Setiap mangkok berisi potongan ayam besar-besar. Satu ekor ayam dibagi empat, bagian  sayap dan paha. Kalau kebagian kepala, rempelo ati, berarti mendapatkan bonus. Kuahnya dilengkapi cabai rawit utuh dan taburan bawang goreng.
Rahasia kelezatan opor ayam Ngloram, selain racikan rempahnya juga karena  setiap satu ekor ayam dibumbui dengan satu butir kelapa dan pengolahannya dimasak di atas tungku besar memakai kayu bakar jati. Pengolahan opor ayam dilakukan Sutinah bersama Pak Pangat, suaminya.
"Semua demi menjaga  cita rasa opor kami tidak berubah. Jadi kami memerlukan setidaknya seratus sampai seratus lima puluh butir kelapa untuk jumlah ayam yang sama setiap harinya," jelas Pak Pangat sambil ngisis di depan warungnya.
Untuk memasak opor, Â lontong, Pak Pangat (65), sudah mencoba berbagai macam kayu bakar dan yang terbaik adalah kayu jati, di samping kayu sanakeling, dan kayu asem. Hanya saja kayu asem lebih panas sehingga boros dandang. Kayu jati panasnya stabil, aroma bakarannya harum, tidak banyak meninggalkan sisa arang/abu.

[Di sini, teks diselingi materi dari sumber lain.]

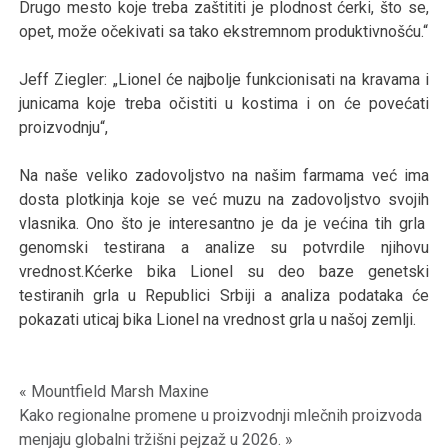
Drugo mesto koje treba zaštititi je plodnost ćerki, što se,
opet, može očekivati sa tako ekstremnom produktivnošću.“
Jeff Ziegler: „Lionel će najbolje funkcionisati na kravama i
junicama koje treba očistiti u kostima i on će povećati
proizvodnju“,
Na naše veliko zadovoljstvo na našim farmama već ima
dosta plotkinja koje se već muzu na zadovoljstvo svojih
vlasnika. Ono što je interesantno je da je većina tih grla
genomski testirana a analize su potvrdile njihovu
vrednost.Kćerke bika Lionel su deo baze genetski
testiranih grla u Republici Srbiji a analiza podataka će
pokazati uticaj bika Lionel na vrednost grla u našoj zemlji.
« Mountfield Marsh Maxine
Kretanje
Kako regionalne promene u proizvodnji mlečnih proizvoda
menjaju globalni tržišni pejzaž u 2026. »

Lontong disiapkan malam hari. Dari jam sebelas atau dua belas. Diproses menggunakan tiga dandang besar. Pak Pangat mengolah sendiri lontongnya.
"Harus saya masak dan awasi sendiri selama empat jam. Memang  terpaksa begadang. Lebih dari empat ratus lontong di masak setiap malam. Saya betah melek asal ditemani rokok Sukun, kopi, dan sesekali mendengarkan wayang kulit," ujar Pak Pangat sambil menghisap rokoknya dalam-dalam.
Selanjutnya lontong olahan Pak Pangat, disajikan bersama opor ayam kampung. Penikmat kuliner yang datang dipersilakan memotong sendiri dengan pisau kecil yang disertakan  dalam nampan lontong.
"Lontongnya terasa gurih, padat,  dan kenyal. Pas jika disiram dengan kuah opor kental. Rasanya maknyus. Tapi bagi yang tak suka pedas harus hati-hati dengan jebakan batman, keceplus cabe rawit isa megap-megap," kelakar Mas Noereska sebagai komandan perjalanan.
Pak Pangat pernah mengembara ke Kalideres, Jakarta, selama beberapa tahun, bekerja sebagai buruh  pabrik kertas. Pulang  setelah tahun 1997 dan membeli tanah yang sekarang di atasnya berdiri warung lontong opor Pak Pangat, di desa Ngloram, kecamatan Cepu, kabupaten Blora, Jawa Tengah. Di sinilah ia bersama Sutinah  merintis lontong opor untuk menghidupi keluarga.
Hidup Pak Pangat seperti pohon jati, memiliki keteguhan hati, kesejatian, tidak mudah diombang-ambingkan  hal-hal yang tidak baik.